Canada’s climate report card is in, and it’s nothing to be proud of. A new analysis from the Canadian Climate Institute shows that the country’s greenhouse gas emissions held steady at 694 million tonnes in 2024 the same as 2023. That’s the equivalent of what 146 million gas-powered cars spew out in a year. For a nation that once branded itself as a climate leader, this flatline is a flashing red warning light.
The math is brutal. Canada has pledged to cut emissions 40 to 45 percent below 2005 levels by 2030. Today, we’re only about 8.5 percent below that benchmark. Hitting the target would mean reducing emissions by roughly 40 million tonnes every year between now and 2030. The Climate Institute calls that “impossible,” and they’re right. We’ve squandered the time when “ambitious but doable” was still on the table.
The problem isn’t just technical it’s political. Emissions from electricity generation and heavy industry have ticked downward, but those modest gains are wiped out by the oil and gas sector, which grew nearly 2 percent last year and now accounts for nearly a third of Canada’s total. Meanwhile, federal and provincial leaders are pulling in the opposite direction of progress. Prime Minister Mark Carney’s government has repealed the consumer carbon price and paused the electric-vehicle mandate. Saskatchewan is clinging to coal, and Alberta plans to freeze its industrial carbon price in 2026. These aren’t tweaks; they’re retreats.
Canada is already the worst performer in the G7 on emissions reductions, and this backsliding cements that reputation.

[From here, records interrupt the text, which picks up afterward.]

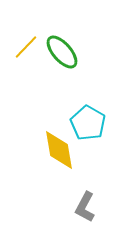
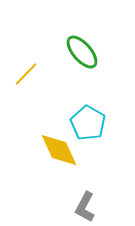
yellow line: moved 27 px down
green ellipse: moved 20 px right
yellow diamond: rotated 15 degrees counterclockwise
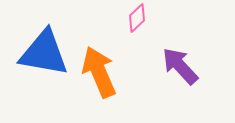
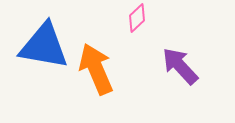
blue triangle: moved 7 px up
orange arrow: moved 3 px left, 3 px up
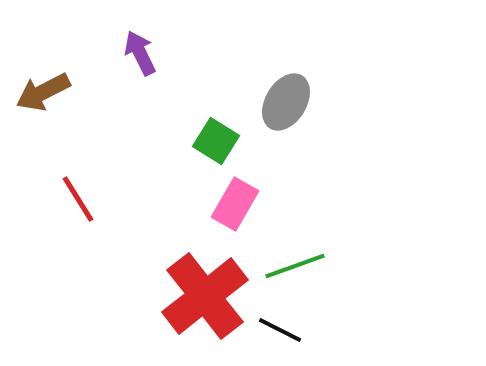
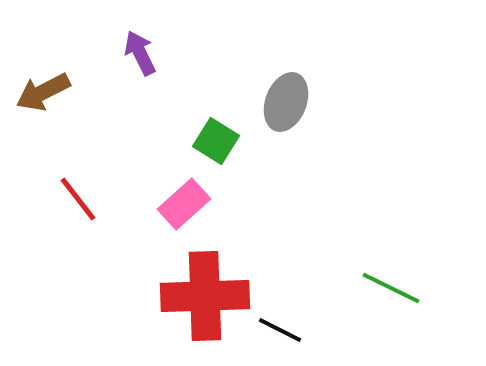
gray ellipse: rotated 10 degrees counterclockwise
red line: rotated 6 degrees counterclockwise
pink rectangle: moved 51 px left; rotated 18 degrees clockwise
green line: moved 96 px right, 22 px down; rotated 46 degrees clockwise
red cross: rotated 36 degrees clockwise
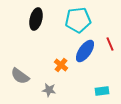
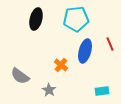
cyan pentagon: moved 2 px left, 1 px up
blue ellipse: rotated 20 degrees counterclockwise
gray star: rotated 24 degrees clockwise
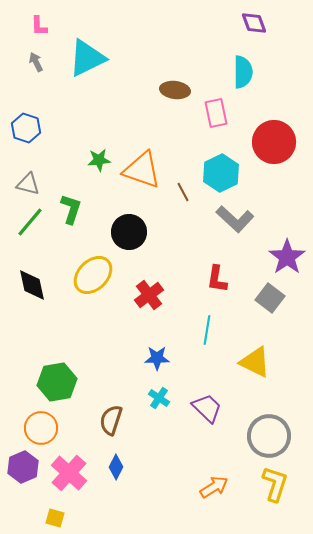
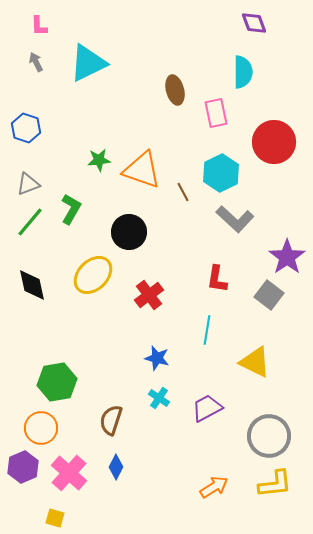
cyan triangle: moved 1 px right, 5 px down
brown ellipse: rotated 68 degrees clockwise
gray triangle: rotated 35 degrees counterclockwise
green L-shape: rotated 12 degrees clockwise
gray square: moved 1 px left, 3 px up
blue star: rotated 15 degrees clockwise
purple trapezoid: rotated 72 degrees counterclockwise
yellow L-shape: rotated 66 degrees clockwise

When the federal environment commissioner warned last year that we were on track to miss our 2030 target, it wasn’t a scare tactic it was a forecast. Now it’s reality. Researchers say Canada might manage a 20–25 percent cut by 2030 if everything breaks our way. That’s nowhere near the promise we made.
The government insists it still aims for net-zero by 2050. But net-zero three decades from now is meaningless if we can’t meet the first milestone just five years away. Every year of delay makes the later work exponentially harder and more expensive.
Climate action requires consistency, not a patchwork of short-term economic calculations and halfhearted policies. Canada can still chart a credible path, but only if leaders stop treating emissions cuts as a nice-to-have and start treating them as the national priority they are. Until then, our lofty climate promises remain just that promises, fading into the exhaust.